3) Wat is het object, subject en het tarief van de inkomstenbelasting en de loonbelasting en wat
is de verhouding tussen deze twee heffingen?
4) Waarom krijgen sommige mensen (een deel van) de betaalde loonheffing terug?
5) Wat kun je doen als je het niet eens bent met een belastingaanslag? (Of “Kun je in
bezwaar/beroep/hoger beroep/cassatie gaan tegen een belastingaanslag?)

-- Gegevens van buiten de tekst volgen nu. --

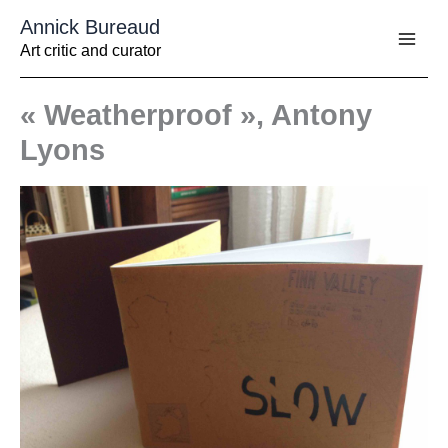
Aller
Annick Bureaud
au
contenu
Art critic and curator
« Weatherproof », Antony
Lyons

6) Is de Awb van toepassing in het fiscale recht?
Literatuur:
1) H0.9 (Materieel en formeel belastingrecht), H1.2 t/m H1.5 (Formalisering/ wijzen van heffing),
H1.9 t/m H1.12 (Bezwaar, beroep, hoger beroep en cassatie), H2.1 (Algemeen gedeelte
Inkomstenbelasting), H3.1 (Inleiding Loonheffingen).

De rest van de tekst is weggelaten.